How the media distorts attitudes to a green shift
The ownership pattern of Britain's media is challenged today – by two stories in the media. Bother are opinion polls, both show big support for strong moves away from oil and gas, and both directly contradict the narratives of the majority of Britain's newspapers.
The first shows that there is majority (nearly three in five) for a complete ban on gas boilers in new homes within ten years. This contrasts markedly with the story being told in most of the media which portrays it as if there is majority fury that they are 'coming for our central heating'.
Indeed the various moves in the legislation which proposed doing this were bitterly opposed and attacked in the media (though the Scottish Government which produced the legislation is partly culpable for its ham-fisted handling of the question of log stoves in rural areas, an unnecessary intervention which created legitimate ill will).
Yet they are popular and supported. Will this be widely reported today?
The second opinion poll is in some ways even more surprising given the media narrative. Among all Scots, 57 per cent support a ban on future drilling for oil and gas and rapid shift to renewable energy. This rises to 75 per cent of those under 35.
But perhaps the most startling finding in this poll is that support for an end to new oil and gas has almost 50 per cent support in the North East. Almost all the commentary about public attitudes to oil and gas suggest that the North East was lost to renewable energy support a long time ago. That is simply nonsense.
It is not just in the overwhelmingly right-wing billionaire-owned newspapers that we find this effect. The media pays an awful lot of attention to itself and the narratives it presents are picked over by its journalists endlessly. The views of the public are therefore filtered through the interpretation put on them by media outlets which are anything but objective.
Which means we almost certainly fail to understand the real picture of what is happening with public attitudes. Take the North East for example; it seems wrong to suggest that they are in the camp of 'drain every last drop' because this opinion poll shows that on average they are not.
But that doesn't mean there isn't a lot of political anger around the North East because there is. There was visible support for the angry, right-wing Raise the Flags campaign and there has been rising levels of support for Reform. But those are the same phenomenon and there remain many more people opposed to new drilling than there are who will vote for Reform. That is a story seldom told.
So the media is happy to interpret the anger as anger at environmentalists, but it is very far from clear that this is accurate. Most people in the North East appear very aware that the boom times for oil and gas are over and that decline has set in. At the moment global oil prices are falling rapidly while the cost of extraction in the North Sea is rising.

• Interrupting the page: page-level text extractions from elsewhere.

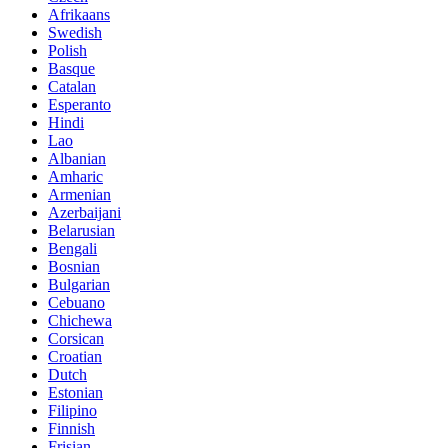
Afrikaans
Swedish
Polish
Basque
Catalan
Esperanto
Hindi
Lao
Albanian
Amharic
Armenian
Azerbaijani
Belarusian
Bengali
Bosnian
Bulgarian
Cebuano
Chichewa
Corsican
Croatian
Dutch
Estonian
Filipino
Finnish
Frisian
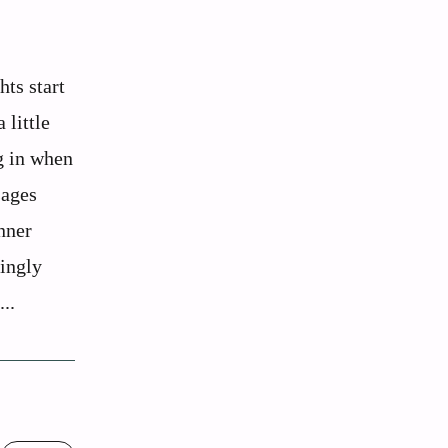
hts start
 little
g in when
sages
nner
tingly
..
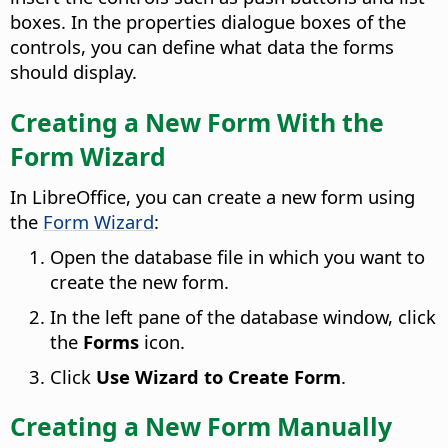
boxes. In the properties dialogue boxes of the
controls, you can define what data the forms
should display.
Creating a New Form With the
Form Wizard
In LibreOffice, you can create a new form using
the
Form Wizard
:
Open the database file in which you want to
create the new form.
In the left pane of the database window, click
the
Forms
icon.
Click
Use Wizard to Create Form
.
Creating a New Form Manually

In parallel with this there is ever-increasing commentary (not least from Common Weal) to demonstrate that the 'just transition' from oil to renewables has been a mirage, not a reality. It is something politicians have said and not done. The reality is that politicians can't stop the inevitable decline in the North Sea but they can work to prevent negative consequences – and they aren't.
A pro-green shift public, a North East which is aware the decline in oil and gas is inevitable and must be managed, a massive generational shift which appears set to propel support for a green transition to the top of the political agenda – is that regularly reported in the media?
About 90 per cent of UK newspapers are owned by three corporations. Newspapers increasingly don't reveal their circulation figures but the Daily Mail, Sun, Telegraph, Express, Star and Times continue to dominate, all ideologically right wing, anti-environmental campaigning publications. They set the news agenda and the BBC follows. Then the politics follows that.
What these polls effectively show is that climate change action and media reform are inextricably linked. We allow billionaire activists to distort the reality of our news in Britain and gaslight us into believing that our pro-environment views are in a minority when they are not. The impact on politics is becoming a threat to the future of the planet.